Evet, “Tefeyyüz” ile edebiyatımız arasında sıkı bir alışveriş, karşılıklı, çok yönlü ve yararlı bir bağ vardı. Ama son yıllarda durum oldukça değişti gibime geliyor. Bugün “Tefeyyüz”de yazar demeyeyim de kalem oynatan bir öğretmen göremiyorum,
böyle bir kişinin var olduğunu işitmiyorum. Yoksa yanılıyor muyum?!
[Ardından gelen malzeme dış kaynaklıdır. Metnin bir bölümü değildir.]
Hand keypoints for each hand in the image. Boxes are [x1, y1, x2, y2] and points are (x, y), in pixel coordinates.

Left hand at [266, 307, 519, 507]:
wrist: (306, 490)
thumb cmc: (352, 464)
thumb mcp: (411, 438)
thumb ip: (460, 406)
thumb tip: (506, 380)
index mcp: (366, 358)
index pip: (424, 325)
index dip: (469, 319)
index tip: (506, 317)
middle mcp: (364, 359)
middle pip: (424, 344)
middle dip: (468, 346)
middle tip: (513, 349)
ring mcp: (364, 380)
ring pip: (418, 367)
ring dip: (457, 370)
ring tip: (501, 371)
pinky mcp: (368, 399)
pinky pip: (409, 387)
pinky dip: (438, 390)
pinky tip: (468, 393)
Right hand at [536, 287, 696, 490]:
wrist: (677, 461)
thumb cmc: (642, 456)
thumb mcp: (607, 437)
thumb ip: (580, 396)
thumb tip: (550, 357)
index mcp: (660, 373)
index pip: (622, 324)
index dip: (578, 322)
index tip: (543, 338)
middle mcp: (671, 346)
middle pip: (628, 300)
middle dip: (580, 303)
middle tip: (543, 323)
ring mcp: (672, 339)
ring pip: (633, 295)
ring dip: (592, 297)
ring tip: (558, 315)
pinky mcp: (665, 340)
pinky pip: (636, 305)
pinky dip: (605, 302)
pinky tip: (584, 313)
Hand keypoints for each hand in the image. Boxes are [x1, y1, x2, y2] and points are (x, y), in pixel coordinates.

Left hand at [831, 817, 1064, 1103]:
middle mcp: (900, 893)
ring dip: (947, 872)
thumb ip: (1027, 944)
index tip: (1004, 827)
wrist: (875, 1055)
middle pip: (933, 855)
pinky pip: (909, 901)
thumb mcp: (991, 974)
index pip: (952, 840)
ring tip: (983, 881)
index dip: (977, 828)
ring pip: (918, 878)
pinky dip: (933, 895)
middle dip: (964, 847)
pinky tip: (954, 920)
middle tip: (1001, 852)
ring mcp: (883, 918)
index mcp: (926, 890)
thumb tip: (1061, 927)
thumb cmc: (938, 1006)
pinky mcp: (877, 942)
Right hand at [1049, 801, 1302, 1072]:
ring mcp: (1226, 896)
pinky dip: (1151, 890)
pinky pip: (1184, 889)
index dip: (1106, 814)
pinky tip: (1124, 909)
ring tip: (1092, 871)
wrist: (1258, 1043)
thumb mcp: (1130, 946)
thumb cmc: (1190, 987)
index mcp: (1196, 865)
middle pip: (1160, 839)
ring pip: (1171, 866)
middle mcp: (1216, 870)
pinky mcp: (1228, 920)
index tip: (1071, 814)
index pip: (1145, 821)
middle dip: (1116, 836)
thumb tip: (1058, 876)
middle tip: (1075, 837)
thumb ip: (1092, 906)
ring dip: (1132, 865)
Edebiyatımızın sadece bu okulda mı eski yerini, şöhretini kaybetti diye soran olabilir. Doğru. Ama buna, edebiyatımızdan sadece okullarımız mı el kaldırdı diye başka bir soru da eklenebilir. Edebiyatımız ve okullarımız birbirinden ayrı iki dünya
olmak yolunda.
Bu yazının amacı kanayan yaralarımızdan biri olan edebiyatımız ve okullarımız arasında ilişkiye dokunmak değil, sadece yıllar boyunca “Tefeyyüz” ile edebiyatımız arasındaki gıpta edilecek karşılıklı alışverişi hatırlatmak, bu alışverişte öncülük yapan öğretmen – yazar arkadaşları saygıyla anmaktı.
Fahri Kaya
(Aralık, 1999 yılı)
“Şafak Sökerken” (Yeni Balkan Yayınları, Üsküp, 2010) kitabından alıntı
- Bu haber 15-10-2021 tarihinde yayınlanmıştır.